Он посмотрел вслед уходившим Свете Лядовой и капитану Колотилину. Они спускались по чуть намеченной в травах стежке, впереди санинструкторша, позади комбат, закрывая ее своей широкоплечей, массивной фигурой. Но на поворотах Лядова словно выныривала из-за него, и Воронкову накоротке виделась со спины юная, симпатичная женщина, быть может — девушка. Ну что тебе, девушка, делать на войне среди крови и страданий, среди сурового быта и сурового мужичья?
Когда ветки волчьей ягоды сомкнулись за Лядовой и Колотилиным, лейтенант Воронков отвернулся и начал неумело бинтовать голень. Дмитро Белоус немедля вмешался:
— Товарищ лейтенант, ну не так же… Разрешите!
Однако и он забинтовал не лучшим образом. Впрочем, оглядел дело рук своих с удовольствием:
— Дуже гарно! В переводе: очень хорошо! А, товарищ лейтенант?
— Замечательно. Спасибо, Дмитро.
Оделись, обулись, скатали шинели и плащ-палатки: курорт на сегодня кончился. А поваляться бы еще на солнечной полянке — нехудо! Теплынь размаривает, нагретые сосны и травы дурманят, навевают сонливость. И тишина вокруг небывалая — лесная, болотная, довоенная. Жужжат мухи, стригут смолистый, переливающийся воздух бабочки, стрекозы, неведомая пичуга попискивает в кустарнике. А над всем этим — летнее, с выцветшей синевой, без единого облачка, небо, и в небе том висит немецкая «рама», высматривает, вынюхивает сверху: что тут у вас на земле и не пора ли шарахнуть по этой солнечной поляночке из дальнобойных?
Зуенок и Яремчук, прихватив припасенные загодя топор, молоток, гвозди, стекло, отправились в землянку санинструкторши, остальных Воронков услал в расположение, — там тоже есть делишки: убрать в землянке, почистить оружие, простирнуть носовые платки, подворотнички, портянки, подежурить в траншее, а удастся, и вздремнуть на нарах до обеда. Сам пошагал по ходу сообщения, по траншее: хозяин обходит дозором свои владения — что и как. И конечно, понаблюдал за немцами — что и как? Нормально. Тихо, безлюдно. Оборона будто вымерла.

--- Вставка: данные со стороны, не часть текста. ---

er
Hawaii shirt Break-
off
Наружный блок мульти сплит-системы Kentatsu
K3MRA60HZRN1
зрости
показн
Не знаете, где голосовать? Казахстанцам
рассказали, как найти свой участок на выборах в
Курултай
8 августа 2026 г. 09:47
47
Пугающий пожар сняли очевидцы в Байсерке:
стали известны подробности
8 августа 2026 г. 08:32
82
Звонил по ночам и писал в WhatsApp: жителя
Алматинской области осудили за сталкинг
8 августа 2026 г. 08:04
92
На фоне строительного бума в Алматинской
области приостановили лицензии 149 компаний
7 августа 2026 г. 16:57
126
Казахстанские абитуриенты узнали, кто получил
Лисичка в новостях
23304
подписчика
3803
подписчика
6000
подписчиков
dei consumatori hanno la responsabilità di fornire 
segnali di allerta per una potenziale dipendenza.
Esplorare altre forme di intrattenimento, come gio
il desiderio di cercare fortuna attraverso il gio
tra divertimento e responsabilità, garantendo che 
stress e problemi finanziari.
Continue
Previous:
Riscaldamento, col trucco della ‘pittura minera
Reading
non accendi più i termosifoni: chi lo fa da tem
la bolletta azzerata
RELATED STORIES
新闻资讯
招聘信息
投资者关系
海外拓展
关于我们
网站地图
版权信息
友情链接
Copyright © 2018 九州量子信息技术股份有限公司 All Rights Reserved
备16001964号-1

Он мельком подумал: настанет же время, когда передний край обороны действительно будет безлюдным. Грянет мир, и здесь будут появляться разве что экскурсии: мирные люди захотят в поучение себе оглядеть места, где обитали люди воевавшие. Да и сами бывшие военные тоже смогут навестить клочок земли, где они были молоды, смелы и честны и где хоронили своих товарищей, еще более молодых, смелых и честных. Ах, Воронков, Воронков, не зря же ты окончил десятилетку почти отличником: по всем предметам «отлично», лишь по физике и химии «хорошо», — грамотный, стало быть, можешь философствовать или умствовать, что одно и то же.